> **TASK REQUIREMENTS**: Copy word for word every line from the beginning of the rows through the line that contains "locality: Cte. kamouraska, riviere-ouelle", with that line included.

> **EXERCISE INPUTS**:
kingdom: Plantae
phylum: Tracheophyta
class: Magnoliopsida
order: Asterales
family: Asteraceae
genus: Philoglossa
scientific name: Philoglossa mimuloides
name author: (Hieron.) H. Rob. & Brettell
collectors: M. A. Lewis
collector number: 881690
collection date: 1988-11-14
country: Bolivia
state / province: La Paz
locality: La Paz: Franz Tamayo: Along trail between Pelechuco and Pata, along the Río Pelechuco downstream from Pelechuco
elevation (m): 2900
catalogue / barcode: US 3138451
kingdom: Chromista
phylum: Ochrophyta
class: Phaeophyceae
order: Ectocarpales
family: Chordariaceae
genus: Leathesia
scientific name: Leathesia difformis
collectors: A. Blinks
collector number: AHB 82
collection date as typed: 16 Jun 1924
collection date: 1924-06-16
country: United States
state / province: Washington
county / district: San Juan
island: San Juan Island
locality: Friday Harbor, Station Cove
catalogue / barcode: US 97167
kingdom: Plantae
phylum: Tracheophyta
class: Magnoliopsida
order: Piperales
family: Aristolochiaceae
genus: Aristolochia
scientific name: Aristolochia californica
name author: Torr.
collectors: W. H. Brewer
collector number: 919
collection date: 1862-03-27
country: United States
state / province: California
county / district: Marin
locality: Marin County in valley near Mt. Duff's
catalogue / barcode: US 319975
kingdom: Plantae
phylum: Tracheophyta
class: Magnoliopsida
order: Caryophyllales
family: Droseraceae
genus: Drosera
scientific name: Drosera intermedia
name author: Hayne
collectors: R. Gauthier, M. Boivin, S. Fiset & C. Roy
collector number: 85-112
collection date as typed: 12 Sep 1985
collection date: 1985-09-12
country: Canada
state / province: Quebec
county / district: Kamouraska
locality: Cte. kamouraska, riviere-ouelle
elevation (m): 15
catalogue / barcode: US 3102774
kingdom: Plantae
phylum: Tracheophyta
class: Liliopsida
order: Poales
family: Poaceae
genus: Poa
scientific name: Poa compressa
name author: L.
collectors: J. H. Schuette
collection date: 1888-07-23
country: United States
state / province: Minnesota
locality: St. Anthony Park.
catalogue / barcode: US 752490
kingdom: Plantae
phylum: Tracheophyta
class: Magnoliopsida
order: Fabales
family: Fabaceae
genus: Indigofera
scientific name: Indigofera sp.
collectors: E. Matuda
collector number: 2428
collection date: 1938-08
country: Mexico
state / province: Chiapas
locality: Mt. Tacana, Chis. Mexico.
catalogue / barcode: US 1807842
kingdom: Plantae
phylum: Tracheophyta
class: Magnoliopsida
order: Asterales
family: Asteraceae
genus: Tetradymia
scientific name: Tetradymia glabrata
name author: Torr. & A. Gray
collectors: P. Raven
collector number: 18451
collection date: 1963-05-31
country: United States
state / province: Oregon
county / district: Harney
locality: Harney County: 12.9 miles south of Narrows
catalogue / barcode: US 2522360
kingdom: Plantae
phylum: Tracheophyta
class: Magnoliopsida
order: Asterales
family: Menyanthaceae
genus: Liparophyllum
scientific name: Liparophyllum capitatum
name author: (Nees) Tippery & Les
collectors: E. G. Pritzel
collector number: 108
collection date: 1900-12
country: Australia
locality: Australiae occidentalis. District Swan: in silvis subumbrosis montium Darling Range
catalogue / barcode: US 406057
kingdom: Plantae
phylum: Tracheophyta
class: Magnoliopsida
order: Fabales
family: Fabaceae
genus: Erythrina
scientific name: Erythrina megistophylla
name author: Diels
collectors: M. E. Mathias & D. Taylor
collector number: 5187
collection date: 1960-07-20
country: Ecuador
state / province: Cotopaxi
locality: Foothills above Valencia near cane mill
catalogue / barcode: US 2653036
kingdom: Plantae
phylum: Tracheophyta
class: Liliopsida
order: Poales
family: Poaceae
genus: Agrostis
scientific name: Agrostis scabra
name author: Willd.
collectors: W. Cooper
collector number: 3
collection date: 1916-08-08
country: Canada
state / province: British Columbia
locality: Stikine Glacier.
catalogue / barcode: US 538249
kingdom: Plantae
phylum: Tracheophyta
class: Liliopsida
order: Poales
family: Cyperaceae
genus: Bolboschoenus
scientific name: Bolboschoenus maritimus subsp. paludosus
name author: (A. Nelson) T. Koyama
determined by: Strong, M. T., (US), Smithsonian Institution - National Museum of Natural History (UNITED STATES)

> **WRITTEN ANSWER**:
kingdom: Plantae
phylum: Tracheophyta
class: Magnoliopsida
order: Asterales
family: Asteraceae
genus: Philoglossa
scientific name: Philoglossa mimuloides
name author: (Hieron.) H. Rob. & Brettell
collectors: M. A. Lewis
collector number: 881690
collection date: 1988-11-14
country: Bolivia
state / province: La Paz
locality: La Paz: Franz Tamayo: Along trail between Pelechuco and Pata, along the Río Pelechuco downstream from Pelechuco
elevation (m): 2900
catalogue / barcode: US 3138451
kingdom: Chromista
phylum: Ochrophyta
class: Phaeophyceae
order: Ectocarpales
family: Chordariaceae
genus: Leathesia
scientific name: Leathesia difformis
collectors: A. Blinks
collector number: AHB 82
collection date as typed: 16 Jun 1924
collection date: 1924-06-16
country: United States
state / province: Washington
county / district: San Juan
island: San Juan Island
locality: Friday Harbor, Station Cove
catalogue / barcode: US 97167
kingdom: Plantae
phylum: Tracheophyta
class: Magnoliopsida
order: Piperales
family: Aristolochiaceae
genus: Aristolochia
scientific name: Aristolochia californica
name author: Torr.
collectors: W. H. Brewer
collector number: 919
collection date: 1862-03-27
country: United States
state / province: California
county / district: Marin
locality: Marin County in valley near Mt. Duff's
catalogue / barcode: US 319975
kingdom: Plantae
phylum: Tracheophyta
class: Magnoliopsida
order: Caryophyllales
family: Droseraceae
genus: Drosera
scientific name: Drosera intermedia
name author: Hayne
collectors: R. Gauthier, M. Boivin, S. Fiset & C. Roy
collector number: 85-112
collection date as typed: 12 Sep 1985
collection date: 1985-09-12
country: Canada
state / province: Quebec
county / district: Kamouraska
locality: Cte. kamouraska, riviere-ouelle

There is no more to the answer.